Data items:
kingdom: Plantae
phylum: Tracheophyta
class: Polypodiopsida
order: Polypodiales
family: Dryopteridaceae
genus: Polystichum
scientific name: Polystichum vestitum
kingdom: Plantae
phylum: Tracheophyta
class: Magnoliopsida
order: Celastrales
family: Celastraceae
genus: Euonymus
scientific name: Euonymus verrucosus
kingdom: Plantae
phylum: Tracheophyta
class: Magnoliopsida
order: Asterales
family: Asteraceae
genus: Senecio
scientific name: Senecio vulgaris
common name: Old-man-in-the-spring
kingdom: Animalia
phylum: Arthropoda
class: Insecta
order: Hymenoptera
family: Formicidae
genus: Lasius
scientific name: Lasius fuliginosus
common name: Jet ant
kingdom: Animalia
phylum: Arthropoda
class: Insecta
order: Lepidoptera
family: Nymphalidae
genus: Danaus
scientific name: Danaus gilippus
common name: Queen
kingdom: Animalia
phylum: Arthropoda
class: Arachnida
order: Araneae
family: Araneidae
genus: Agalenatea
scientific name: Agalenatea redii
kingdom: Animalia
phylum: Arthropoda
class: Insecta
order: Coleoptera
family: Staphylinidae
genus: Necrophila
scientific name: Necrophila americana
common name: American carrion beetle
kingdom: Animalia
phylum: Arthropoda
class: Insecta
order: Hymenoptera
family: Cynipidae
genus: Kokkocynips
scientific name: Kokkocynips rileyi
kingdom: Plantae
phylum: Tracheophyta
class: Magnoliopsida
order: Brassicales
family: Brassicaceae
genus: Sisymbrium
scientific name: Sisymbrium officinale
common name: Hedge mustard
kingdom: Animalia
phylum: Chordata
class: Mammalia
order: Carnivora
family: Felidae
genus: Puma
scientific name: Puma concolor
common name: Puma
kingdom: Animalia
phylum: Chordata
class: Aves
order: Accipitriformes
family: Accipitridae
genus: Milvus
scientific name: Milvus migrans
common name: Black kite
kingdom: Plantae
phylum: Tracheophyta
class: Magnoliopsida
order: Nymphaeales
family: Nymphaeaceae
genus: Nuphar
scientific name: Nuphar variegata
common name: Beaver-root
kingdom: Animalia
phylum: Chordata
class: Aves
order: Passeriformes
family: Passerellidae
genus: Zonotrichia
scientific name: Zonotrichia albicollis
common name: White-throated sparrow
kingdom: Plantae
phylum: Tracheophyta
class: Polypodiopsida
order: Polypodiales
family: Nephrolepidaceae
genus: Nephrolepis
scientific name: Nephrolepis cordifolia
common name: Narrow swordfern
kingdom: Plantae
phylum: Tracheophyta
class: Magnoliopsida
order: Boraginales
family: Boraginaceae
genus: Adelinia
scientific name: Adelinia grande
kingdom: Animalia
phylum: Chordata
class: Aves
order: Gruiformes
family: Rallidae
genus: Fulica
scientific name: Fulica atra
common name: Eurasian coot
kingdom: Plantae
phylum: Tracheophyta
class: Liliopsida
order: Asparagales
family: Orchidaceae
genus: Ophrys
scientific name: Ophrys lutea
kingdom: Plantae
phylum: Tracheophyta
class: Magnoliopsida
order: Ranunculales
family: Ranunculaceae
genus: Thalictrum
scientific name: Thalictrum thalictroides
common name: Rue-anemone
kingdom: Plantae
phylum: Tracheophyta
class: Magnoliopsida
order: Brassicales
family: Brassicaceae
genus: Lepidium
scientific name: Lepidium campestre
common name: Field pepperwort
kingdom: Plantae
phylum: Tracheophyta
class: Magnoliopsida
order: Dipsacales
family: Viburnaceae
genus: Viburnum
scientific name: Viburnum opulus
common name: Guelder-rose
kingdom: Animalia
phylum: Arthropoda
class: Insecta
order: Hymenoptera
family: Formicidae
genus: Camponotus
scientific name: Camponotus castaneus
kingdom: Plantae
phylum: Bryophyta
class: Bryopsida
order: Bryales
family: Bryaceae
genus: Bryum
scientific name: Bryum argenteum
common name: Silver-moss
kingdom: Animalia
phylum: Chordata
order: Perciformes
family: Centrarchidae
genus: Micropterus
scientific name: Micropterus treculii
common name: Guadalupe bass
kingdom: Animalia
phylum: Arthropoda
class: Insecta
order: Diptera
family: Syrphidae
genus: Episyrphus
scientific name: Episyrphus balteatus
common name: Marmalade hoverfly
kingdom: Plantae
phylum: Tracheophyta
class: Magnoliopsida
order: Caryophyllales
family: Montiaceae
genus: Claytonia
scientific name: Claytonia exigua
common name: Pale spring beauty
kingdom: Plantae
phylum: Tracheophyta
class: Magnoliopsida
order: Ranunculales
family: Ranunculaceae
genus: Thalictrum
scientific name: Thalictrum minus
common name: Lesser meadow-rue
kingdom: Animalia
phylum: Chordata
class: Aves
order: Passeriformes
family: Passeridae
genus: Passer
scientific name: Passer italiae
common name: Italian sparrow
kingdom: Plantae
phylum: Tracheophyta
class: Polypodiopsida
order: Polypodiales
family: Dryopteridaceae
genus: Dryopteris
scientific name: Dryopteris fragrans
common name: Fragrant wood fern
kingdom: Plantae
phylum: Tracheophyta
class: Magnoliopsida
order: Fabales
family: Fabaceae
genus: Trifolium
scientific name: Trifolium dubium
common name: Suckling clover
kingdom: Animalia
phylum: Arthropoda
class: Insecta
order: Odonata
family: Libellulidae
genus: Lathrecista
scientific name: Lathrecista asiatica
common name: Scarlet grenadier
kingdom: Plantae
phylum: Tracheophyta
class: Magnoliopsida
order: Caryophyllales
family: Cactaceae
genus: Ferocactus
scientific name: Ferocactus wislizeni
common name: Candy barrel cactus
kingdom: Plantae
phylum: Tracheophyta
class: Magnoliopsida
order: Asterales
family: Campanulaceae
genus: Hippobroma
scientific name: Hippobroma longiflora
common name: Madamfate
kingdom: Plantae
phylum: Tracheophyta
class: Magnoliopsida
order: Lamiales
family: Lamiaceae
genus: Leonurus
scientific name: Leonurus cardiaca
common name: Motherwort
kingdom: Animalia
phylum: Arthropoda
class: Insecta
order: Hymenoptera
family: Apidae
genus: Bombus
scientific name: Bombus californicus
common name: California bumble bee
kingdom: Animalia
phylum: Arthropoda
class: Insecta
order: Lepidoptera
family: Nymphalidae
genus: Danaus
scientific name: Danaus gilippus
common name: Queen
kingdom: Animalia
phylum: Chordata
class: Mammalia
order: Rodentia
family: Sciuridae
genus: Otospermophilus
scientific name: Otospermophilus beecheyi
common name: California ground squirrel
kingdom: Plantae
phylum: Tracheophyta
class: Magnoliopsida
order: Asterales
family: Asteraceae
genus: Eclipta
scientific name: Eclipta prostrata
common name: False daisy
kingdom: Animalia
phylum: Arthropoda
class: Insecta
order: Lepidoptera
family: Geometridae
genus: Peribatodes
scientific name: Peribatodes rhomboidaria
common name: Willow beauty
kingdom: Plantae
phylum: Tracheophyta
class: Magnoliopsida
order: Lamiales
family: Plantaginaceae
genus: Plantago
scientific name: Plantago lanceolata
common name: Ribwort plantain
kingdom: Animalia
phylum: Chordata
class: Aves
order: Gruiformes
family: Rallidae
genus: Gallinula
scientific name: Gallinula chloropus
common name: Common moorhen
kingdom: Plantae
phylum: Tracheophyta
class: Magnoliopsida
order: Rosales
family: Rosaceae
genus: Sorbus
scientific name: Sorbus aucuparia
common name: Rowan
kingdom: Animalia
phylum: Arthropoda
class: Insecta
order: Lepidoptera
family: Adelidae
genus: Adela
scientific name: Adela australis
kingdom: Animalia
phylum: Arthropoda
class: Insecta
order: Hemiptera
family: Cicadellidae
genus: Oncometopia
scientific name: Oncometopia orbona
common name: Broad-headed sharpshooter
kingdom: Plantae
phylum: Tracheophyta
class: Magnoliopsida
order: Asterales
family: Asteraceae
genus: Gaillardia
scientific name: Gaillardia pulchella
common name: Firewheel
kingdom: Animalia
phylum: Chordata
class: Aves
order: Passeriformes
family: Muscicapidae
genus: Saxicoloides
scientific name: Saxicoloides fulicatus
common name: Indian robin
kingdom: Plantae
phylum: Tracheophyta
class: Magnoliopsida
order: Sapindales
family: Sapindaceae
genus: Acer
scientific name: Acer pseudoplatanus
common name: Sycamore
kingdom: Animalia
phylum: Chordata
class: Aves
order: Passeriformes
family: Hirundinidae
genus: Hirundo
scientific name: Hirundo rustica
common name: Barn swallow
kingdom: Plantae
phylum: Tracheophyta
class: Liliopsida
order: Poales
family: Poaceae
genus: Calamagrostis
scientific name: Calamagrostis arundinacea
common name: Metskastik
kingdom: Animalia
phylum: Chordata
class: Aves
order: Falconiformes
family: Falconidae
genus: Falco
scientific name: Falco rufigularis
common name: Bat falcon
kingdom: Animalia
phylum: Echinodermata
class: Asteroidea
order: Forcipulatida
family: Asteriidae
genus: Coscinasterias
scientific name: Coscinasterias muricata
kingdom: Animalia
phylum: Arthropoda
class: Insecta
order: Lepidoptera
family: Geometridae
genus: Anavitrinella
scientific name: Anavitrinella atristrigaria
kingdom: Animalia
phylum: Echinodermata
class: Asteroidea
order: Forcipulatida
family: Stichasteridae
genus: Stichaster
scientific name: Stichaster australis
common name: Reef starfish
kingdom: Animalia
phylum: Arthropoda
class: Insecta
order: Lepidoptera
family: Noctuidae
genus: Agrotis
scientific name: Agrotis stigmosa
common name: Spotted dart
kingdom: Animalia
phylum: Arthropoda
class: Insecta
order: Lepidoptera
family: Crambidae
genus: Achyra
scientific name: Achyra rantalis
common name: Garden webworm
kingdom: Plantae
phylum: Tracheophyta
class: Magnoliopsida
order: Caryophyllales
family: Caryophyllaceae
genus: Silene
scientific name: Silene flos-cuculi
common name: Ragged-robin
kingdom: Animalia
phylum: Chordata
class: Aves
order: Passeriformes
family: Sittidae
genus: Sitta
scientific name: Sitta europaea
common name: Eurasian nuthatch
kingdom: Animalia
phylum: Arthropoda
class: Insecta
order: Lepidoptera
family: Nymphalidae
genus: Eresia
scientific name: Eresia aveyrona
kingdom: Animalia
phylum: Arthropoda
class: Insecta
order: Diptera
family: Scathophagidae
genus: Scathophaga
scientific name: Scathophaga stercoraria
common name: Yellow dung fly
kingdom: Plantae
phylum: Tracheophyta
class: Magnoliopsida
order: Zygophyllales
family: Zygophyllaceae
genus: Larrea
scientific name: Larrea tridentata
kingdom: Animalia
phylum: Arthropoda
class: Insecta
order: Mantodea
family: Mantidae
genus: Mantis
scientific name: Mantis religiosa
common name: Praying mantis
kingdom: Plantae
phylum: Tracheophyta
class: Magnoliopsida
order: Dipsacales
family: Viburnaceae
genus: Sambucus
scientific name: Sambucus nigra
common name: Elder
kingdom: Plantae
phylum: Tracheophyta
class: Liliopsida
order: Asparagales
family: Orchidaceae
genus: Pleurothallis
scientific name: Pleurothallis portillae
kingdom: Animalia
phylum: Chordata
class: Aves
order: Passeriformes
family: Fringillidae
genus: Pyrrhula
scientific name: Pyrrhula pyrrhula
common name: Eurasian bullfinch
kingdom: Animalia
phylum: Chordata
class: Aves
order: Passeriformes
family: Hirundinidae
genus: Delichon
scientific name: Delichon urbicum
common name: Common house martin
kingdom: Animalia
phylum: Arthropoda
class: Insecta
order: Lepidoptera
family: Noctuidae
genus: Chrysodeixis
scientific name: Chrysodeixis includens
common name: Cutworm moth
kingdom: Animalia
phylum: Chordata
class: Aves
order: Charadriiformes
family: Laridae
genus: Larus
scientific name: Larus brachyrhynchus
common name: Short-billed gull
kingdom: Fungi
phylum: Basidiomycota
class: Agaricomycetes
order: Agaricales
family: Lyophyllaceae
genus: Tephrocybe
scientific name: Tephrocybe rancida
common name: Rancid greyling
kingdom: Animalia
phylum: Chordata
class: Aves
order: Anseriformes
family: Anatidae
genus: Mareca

- _Problem to work on_: Reproduce the data above verbatim, from its first line through the line containing "common name: American carrion beetle", including both.

- _Response to the task_:
kingdom: Plantae
phylum: Tracheophyta
class: Polypodiopsida
order: Polypodiales
family: Dryopteridaceae
genus: Polystichum
scientific name: Polystichum vestitum
kingdom: Plantae
phylum: Tracheophyta
class: Magnoliopsida
order: Celastrales
family: Celastraceae
genus: Euonymus
scientific name: Euonymus verrucosus
kingdom: Plantae
phylum: Tracheophyta
class: Magnoliopsida
order: Asterales
family: Asteraceae
genus: Senecio
scientific name: Senecio vulgaris
common name: Old-man-in-the-spring
kingdom: Animalia
phylum: Arthropoda
class: Insecta
order: Hymenoptera
family: Formicidae
genus: Lasius
scientific name: Lasius fuliginosus
common name: Jet ant
kingdom: Animalia
phylum: Arthropoda
class: Insecta
order: Lepidoptera
family: Nymphalidae
genus: Danaus
scientific name: Danaus gilippus
common name: Queen
kingdom: Animalia
phylum: Arthropoda
class: Arachnida
order: Araneae
family: Araneidae
genus: Agalenatea
scientific name: Agalenatea redii
kingdom: Animalia
phylum: Arthropoda
class: Insecta
order: Coleoptera
family: Staphylinidae
genus: Necrophila
scientific name: Necrophila americana
common name: American carrion beetle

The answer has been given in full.